The alum cautioned, “Be careful with ChatGPT.”

Be careful, indeed. Just think of the possibilities. If used wisely, it seems obvious that AI programs like ChatGPT can be powerful engines for good. But what if they aren’t? The story of Reginald Lee shows convincingly how these programs — that are learning all the time, every second of the day — can create potent disinformation, harmful disinformation.

In another example, a reporter asked ChatGPT for information about the Belgian chemist and philosopher, Antoine de Machelet, who is fictitious and has as much reality as a Harry Potter Unicorn. Without pause, the program replied with a cogent, well-organized biography populated entirely with imaginary facts. Compared to the demonic potential of ChatGPT, George Santos has the credibility of Pope Francis.

It’s important to know there are two kinds of artificial intelligence. The first, the one we’re experiencing right now is Narrow AI. Narrow AI is AI that deals with one, narrowly defined task, or a small set of related tasks. Think of the programs that now read Xrays, and do that far better than humans can. Or, think of the algorithms now reading the Resumé you just submitted and worked so hard to make stand out. Or, think of the story of Reginald Lee, which you probably would have believed if I hadn’t told you it was a complete fabrication.

The second kind of AI is Artificial General Intelligence (AGI). General AI programs are systems that demonstrate intelligent behavior across a range of cognitive tasks. It is self-aware. Think of the two Blade Runner movies, or the Terminator movies, or the whole premise behind Battlestar Gallactica. Experts think we are more than a decade away from anything even remotely resembling an embryonic General AI. We might never get to it.

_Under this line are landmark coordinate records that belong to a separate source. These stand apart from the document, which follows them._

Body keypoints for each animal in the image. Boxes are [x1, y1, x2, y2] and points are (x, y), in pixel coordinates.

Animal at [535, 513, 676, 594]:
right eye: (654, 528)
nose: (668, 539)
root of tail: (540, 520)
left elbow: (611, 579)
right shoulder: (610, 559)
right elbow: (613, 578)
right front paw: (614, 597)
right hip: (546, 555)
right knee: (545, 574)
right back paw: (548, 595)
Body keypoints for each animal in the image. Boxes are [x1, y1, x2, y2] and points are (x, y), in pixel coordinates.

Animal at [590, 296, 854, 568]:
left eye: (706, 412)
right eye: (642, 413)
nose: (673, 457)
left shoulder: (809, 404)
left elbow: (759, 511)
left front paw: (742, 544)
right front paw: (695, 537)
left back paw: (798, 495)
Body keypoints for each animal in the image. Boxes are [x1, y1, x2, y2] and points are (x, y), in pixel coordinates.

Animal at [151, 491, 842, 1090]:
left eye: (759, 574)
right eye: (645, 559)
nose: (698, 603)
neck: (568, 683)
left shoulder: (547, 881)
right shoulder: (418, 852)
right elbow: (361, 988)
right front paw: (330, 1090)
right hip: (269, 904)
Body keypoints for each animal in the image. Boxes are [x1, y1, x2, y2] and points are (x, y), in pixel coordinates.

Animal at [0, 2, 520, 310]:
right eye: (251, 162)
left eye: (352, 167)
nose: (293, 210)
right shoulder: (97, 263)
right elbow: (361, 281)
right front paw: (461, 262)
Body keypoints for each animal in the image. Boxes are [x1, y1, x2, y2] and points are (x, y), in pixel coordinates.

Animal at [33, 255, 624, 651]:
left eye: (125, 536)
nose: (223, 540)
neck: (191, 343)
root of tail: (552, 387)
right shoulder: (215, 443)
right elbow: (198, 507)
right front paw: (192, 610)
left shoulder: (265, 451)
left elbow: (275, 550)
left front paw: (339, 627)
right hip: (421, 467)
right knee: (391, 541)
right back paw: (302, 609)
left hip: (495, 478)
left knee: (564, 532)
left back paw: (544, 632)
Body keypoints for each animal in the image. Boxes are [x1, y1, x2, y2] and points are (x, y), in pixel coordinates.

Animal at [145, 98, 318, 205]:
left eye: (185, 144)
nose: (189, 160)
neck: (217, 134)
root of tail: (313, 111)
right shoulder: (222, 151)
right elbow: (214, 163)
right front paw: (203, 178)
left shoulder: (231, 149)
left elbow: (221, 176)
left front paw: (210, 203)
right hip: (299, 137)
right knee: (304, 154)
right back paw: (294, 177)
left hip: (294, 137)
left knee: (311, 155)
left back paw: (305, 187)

But right now, Narrow AI is scary enough. It has the quality of deep-learning, which is a massive advance of technology. In traditional learning, humans, in one form or another, teach other humans how to perform a task. But Narrow AI, like ChatGPT, requires minimal instruction and instantly accesses a massive amount of data, and then learns by itself constantly.

The problem is not that Narrow AI is really smart, which it is, but that it is incredibly stupid in unpredictable ways: In one case, when New York Times technology reporter Kevin Roose was testing Microsoft’s Bing Chatbot code-named “Sydney,” Sydney tried to get him to leave his wife and marry it! Subsequently, Microsoft explained Sydney could become “confused, causing it to have disturbing and bizarre exchanges with users.” Right.

There is monumental good that will come from Narrow AI programs like ChatGPT. But I’m thinking of our current political landscape and our upcoming 2024 elections. The potential for disinformation is enormous, disinformation that comes at you like a Gatling gun and is entirely believable. Without any regulation, political, moral or ethical, an unsuspecting and unaware public can be moved from one position to another and never know it happened.

As everyone knows, disinformation has been happening on social media platforms for the last few years, but that has been human driven in mostly traditional ways. Narrow AI has the potential to explode disinformation’s impact in never-before-seen ways.

ChatGPT and other programs like it are two-edged swords, and each edge is exceedingly sharp.

Nazi Propaganda Minister Joseph Goebbels would have loved these programs.